No, I didn't kill a man in Memphis. And wouldn't admit to it even if I had.
I'm talking about litter boxes for real here. Plastic tray, clay pellets, and cats. See, as I may have previously mentioned here, I share the house with 5 cats. And currently one outside stray and her three furball offspring, but they won't come down out of my attic, so let's call it five. And you see, when you have five cats, even with the latest advancements in cat food, where the amount of, shall we say, 'solid waste' is at a minimum, that's still...well, let's say it. That's a lot of cat crap.
Nature did us a wonderous favor in making cats, and specifically felis domesticus the sort of animal who will find a quiet spot, do their duty (their doody? It's funnier in a Southern drawl) and cover the result up, in part to hide their presence from other predators and keep prey from realising they're being preyed upon. And of course the house cat variety is, for the most part, wired the same way. Buddha the Office Cat goes one step further (so to speak) and will cross the parking lot to leave her material in the neighboring office's landscape. Sweet!
Yes, litterboxes. And rest assured that this means I won't be discussing the potty habits of certain cats who feel that the shower, the air conditioner vent, or a 15" woofer cone are acceptable restroom locations. For the most part.
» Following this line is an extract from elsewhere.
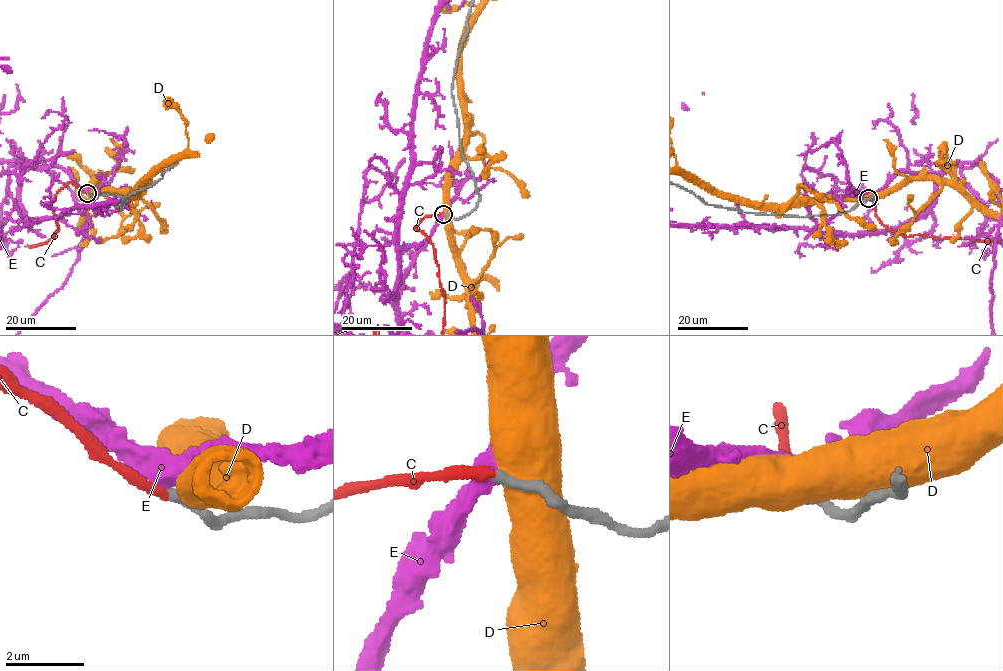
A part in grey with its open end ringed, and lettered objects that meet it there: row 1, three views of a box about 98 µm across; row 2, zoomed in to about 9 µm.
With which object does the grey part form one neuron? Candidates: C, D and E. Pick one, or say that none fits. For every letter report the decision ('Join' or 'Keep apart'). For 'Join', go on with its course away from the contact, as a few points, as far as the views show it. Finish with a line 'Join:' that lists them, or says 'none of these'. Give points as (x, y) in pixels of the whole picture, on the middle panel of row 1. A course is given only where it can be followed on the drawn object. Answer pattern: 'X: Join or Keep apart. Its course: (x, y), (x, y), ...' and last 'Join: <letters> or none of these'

I'm talking about the love/hate relationship we have with the boxus crappus domesticus, or the humble litterbox. Be it ever so humble, be it ever so nasty, there's no better place for a cat, because it keeps them from out of dark corners and our dress shoes. Me, I love our litterbox. See, I broke, years and years ago, after a particularly bad afternoon toiling over the sheer volume of adhesive waste that had built up in our old litterbox. I broke, weeping openly, and drove to Wal-Fart and bought a Littermaid, one of those powered litterboxes. Yes, a plug-in litterbox. Bought a 40 pound box of the clumping stuff, and brought it all home.
The cats piled up around me, eager spectators to see what was there, in the words of Triumph The Comic Dog, to poop on. I assembled the requisite pieces, marveled at the electric rake that was going to do most of my work for me, filled it to the indicated line, and plugged it in. The rake roared into life, cats scattered, and I was transported into a whole new world and a whole new hell.
See, with the largest model and five cats, I only have to clean the 'box every three days. I assume that people who plunk down their Benjamin for one of these only has one or two producers, and they get to clean it once a month or so, and I hate you. But that aside, my three-day run ended this morning when a certain scent reminded me that it was, indeed, Litterbox Day.
See, I say I was transported to my own heaven and hell at the same time because I don't have to deal with the box on an hourly basis, but doing so leaves me dealing with a single or worst, a double-dose of kitty foulness. When you change a plastic tray once every three days you are often confronted with a veritable mountain of compacted, sometimes fermenting, always vile, cat material. Which was the case this morning. The clay had reached it super-saturation point, the bottom of the pan was a nightmare sight, the clever little tray lid with it's attached tray top was sticking upward at a jaunty angle because of the volume inside, and cats were already lining up for the Morning Poo. I had no choice.
I won't go into any more sorid details, you've had plenty; suffice to say I cleaned, refilled and re-armed the box. Filling it was made difficult by the presence of not one but TWO of the resident poo engines, Delilah and Egan. They both decided they needed to be IN the box while I filled it. I don't know if for them the feeling of fresh litter being poured in is tantamount to the feeling we get squishing our toes in sand at the beach or if it's just that they're going to crap by god RIGHT NOW, irregardless of clay material depth or even absence, but for whatever their reasoning I had to pour the requisite five cups of litter in while Dee's broad back and fluffy tail were carefully avoided, and simultaneously avoiding pouring Egan a head-full of litter.
I realised today, though, at least part of why the cats stand in line for the fresh box, and I know I should have made the connection a lot sooner, but you know how I can be. I never thought of how life would be if I were required to stand in my own barely-concealed filth to use the restroom. If this were the case I think I would be finding my own A/C vent or handy speaker driver to whizz into. Or at least a sink.
Aah, never a dull moment in the Irrelephant household.